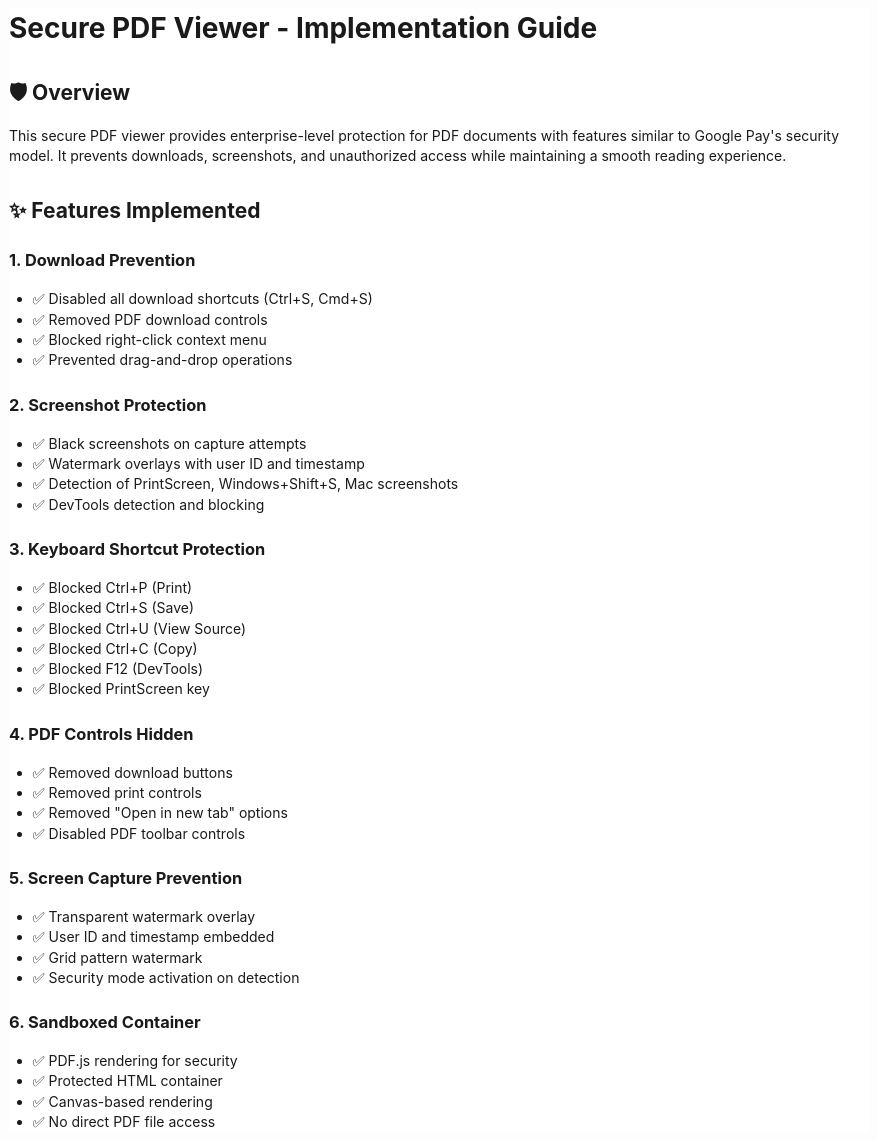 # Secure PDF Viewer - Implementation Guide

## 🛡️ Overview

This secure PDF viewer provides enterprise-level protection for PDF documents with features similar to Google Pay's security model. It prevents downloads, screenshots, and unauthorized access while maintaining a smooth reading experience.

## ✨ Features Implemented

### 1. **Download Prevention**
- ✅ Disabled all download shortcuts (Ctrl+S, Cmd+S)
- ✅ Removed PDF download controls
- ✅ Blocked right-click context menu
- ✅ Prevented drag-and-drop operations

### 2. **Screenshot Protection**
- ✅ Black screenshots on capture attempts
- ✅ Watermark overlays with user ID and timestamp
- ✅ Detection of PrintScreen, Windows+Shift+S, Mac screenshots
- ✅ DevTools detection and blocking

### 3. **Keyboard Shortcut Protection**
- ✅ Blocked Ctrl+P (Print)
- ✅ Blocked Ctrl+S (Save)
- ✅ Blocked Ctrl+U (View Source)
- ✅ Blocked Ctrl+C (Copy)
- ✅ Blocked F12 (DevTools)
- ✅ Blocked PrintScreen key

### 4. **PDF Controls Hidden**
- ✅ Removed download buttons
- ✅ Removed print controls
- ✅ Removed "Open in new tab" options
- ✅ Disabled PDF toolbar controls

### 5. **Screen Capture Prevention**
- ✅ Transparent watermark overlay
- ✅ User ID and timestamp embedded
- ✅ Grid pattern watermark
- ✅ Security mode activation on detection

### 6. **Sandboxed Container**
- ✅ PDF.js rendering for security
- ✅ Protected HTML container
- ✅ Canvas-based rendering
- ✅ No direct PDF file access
▬▬▬
▶ **WHAT YOU HAVE TO DO**: Show the lines of the entries that include the string "Removed", copying each in full.

▶ **ANSWER TO THE EXERCISE**:
- ✅ Removed PDF download controls
- ✅ Removed download buttons
- ✅ Removed print controls
- ✅ Removed "Open in new tab" options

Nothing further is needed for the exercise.